Reverse Passive Hemagglutination Assay

Introduction

  1. Reverse Passive Hemagglutination (RPHA) is a serological assay used to detect and quantify antigens in clinical and research settings.
  2. It is an adaptation of the passive hemagglutination (PHA) test, where instead of detecting antibodies, RPHA detects antigens using antibody-coated red blood cells (RBCs).
  3. This test is widely used for detecting viral, bacterial, and fungal antigens, including Hepatitis B surface antigen (HBsAg), Rotavirus, and Toxoplasma antigens.
  4. It is a sensitive, rapid, and cost-effective method for antigen detection and is commonly employed in diagnostic laboratories.

Principle

The RPHA assay relies on the ability of antibody-coated RBCs to agglutinate in the presence of specific antigens. This agglutination leads to a visible network of clumped RBCs, which indicates a positive result.

Steps in the Principle

  1. Sensitization of RBCs → Red blood cells (RBCs) are coated with specific antibodies against the target antigen.
  2. Antigen-Antibody Interaction → When a sample containing the target antigen is mixed with the coated RBCs, the antigen binds to the antibodies.
  3. Hemagglutination → This binding cross-links multiple RBCs, leading to a visible agglutination pattern in the test well.

The extent of hemagglutination correlates with the antigen concentration, allowing for qualitative and quantitative assessment. A lack of agglutination indicates a negative result (without antigen).


Procedure

A. Preparation of Sensitized RBCs

  1. Collect RBCs from a suitable source (e.g., sheep, human, or chicken blood).
  2. Wash RBCs thoroughly with phosphate-buffered saline (PBS) to remove plasma and unwanted proteins.
  3. Coat RBCs with specific antibodies against the target antigen using chemical linkers like glutaraldehyde or tannic acid.
  4. Store coated RBCs in a stabilizing solution at 4°C until use.

B. Test Setup

  1. In microtiter wells, prepare a serial dilution of the test sample (e.g., serum, urine, or cerebrospinal fluid).
  2. Add an equal volume of sensitized RBCs to each well.
  3. Incubate the plate at room temperature (usually 30–60 minutes).

C. Observation and Interpretation

  1. Check for agglutination:
    • Positive Result → RBCs form a diffuse mat across the well.
    • Negative Result → RBCs settle at the bottom, forming a tight button.
  2. Determine antigen concentration using the highest dilution showing visible agglutination.

Advantages

1. High Sensitivity

  • Can detect very low concentrations of antigens in biological samples.
  • More sensitive than traditional latex agglutination tests.

2. Rapid and Easy to Perform

  • Provides results within 1–2 hours.
  • Requires minimal equipment, making it suitable for point-of-care testing.

3. Cost-Effective

  • Uses simple reagents and does not require expensive instruments.
  • More economical than ELISA or PCR-based antigen detection.

4. Can Be Quantitative

  • By using serial dilutions, the antigen concentration can be estimated.
  • Useful for monitoring infection progression or treatment response.

5. Versatile

  • Can detect a wide range of bacterial, viral, and fungal antigens (e.g., HBsAg, Rotavirus, Toxoplasma).
  • Suitable for clinical diagnostics, food safety testing, and environmental monitoring.

Disadvantages 

1. False Positives Possible

  • Non-specific agglutination may occur due to cross-reactivity or contaminants in the sample.
  • Autoantibodies or rheumatoid factors may interfere with results.

2. Requires Standardization

  • Sensitivity depends on proper RBC coating and antibody quality.
  • Inconsistent coating may lead to variable results.

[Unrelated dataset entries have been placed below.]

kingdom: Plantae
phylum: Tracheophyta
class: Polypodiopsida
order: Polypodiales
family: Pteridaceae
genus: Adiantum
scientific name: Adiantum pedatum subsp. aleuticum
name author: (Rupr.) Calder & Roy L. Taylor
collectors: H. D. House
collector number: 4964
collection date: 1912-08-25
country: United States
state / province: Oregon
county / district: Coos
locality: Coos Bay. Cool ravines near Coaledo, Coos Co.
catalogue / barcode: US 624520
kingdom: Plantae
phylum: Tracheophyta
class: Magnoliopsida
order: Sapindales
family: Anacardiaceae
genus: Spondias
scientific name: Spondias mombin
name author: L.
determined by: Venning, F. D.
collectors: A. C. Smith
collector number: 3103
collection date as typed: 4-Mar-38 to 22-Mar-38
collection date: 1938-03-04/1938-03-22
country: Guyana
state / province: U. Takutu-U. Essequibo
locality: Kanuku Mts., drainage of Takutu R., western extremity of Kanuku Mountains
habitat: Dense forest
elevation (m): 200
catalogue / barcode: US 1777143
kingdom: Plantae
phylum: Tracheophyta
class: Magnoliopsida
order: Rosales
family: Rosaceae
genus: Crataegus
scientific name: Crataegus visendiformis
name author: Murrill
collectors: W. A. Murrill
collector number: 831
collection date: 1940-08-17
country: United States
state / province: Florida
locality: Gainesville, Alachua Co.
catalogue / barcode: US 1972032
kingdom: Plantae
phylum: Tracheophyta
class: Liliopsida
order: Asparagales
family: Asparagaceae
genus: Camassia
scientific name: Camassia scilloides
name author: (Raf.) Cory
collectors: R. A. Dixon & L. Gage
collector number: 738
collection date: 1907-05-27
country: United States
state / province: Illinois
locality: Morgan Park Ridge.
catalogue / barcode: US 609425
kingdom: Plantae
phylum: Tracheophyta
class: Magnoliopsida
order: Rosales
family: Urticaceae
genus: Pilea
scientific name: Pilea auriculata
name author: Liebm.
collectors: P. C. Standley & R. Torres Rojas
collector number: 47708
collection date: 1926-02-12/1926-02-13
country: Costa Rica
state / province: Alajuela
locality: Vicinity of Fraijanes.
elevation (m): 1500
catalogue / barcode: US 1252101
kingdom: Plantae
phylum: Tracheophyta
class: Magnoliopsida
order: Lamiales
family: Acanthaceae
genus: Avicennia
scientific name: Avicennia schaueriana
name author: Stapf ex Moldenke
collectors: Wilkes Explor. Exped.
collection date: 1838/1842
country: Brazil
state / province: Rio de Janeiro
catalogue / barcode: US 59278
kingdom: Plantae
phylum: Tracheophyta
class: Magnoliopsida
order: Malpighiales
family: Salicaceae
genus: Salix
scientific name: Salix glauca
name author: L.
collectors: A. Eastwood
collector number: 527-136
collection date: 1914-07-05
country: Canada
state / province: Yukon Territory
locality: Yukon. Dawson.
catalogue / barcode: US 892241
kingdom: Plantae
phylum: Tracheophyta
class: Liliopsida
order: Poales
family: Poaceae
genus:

3. Short Shelf Life of Sensitized RBCs

  • Coated RBCs deteriorate over time, requiring frequent preparation and quality control.
  • Proper storage at 4°C is necessary to maintain stability.

4. Not Suitable for All Antigens

  • Some antigens may not bind effectively to RBC-bound antibodies.
  • Alternative tests (e.g., ELISA, PCR) may be more suitable for certain pathogens.

Limitations

1. Cannot Differentiate Antigen Subtypes

  • RPHA detects the presence of an antigen but does not differentiate antigenic variations or strains.
  • Further confirmatory tests (e.g., ELISA, Western blot, PCR) may be required.

2. Sample Interference

  • Hemolysis, lipemia, or contamination in biological samples may interfere with test results.
  • Pre-treatment of samples may be necessary for accuracy.

3. Requires Fresh and Standardized RBCs

  • RBCs must be properly maintained to prevent spontaneous agglutination or degradation.
  • Variations in RBC sources may lead to inconsistent sensitivity.

4. Limited Dynamic Range

  • While semi-quantitative, RPHA may not be as precise as ELISA or PCR for determining antigen load.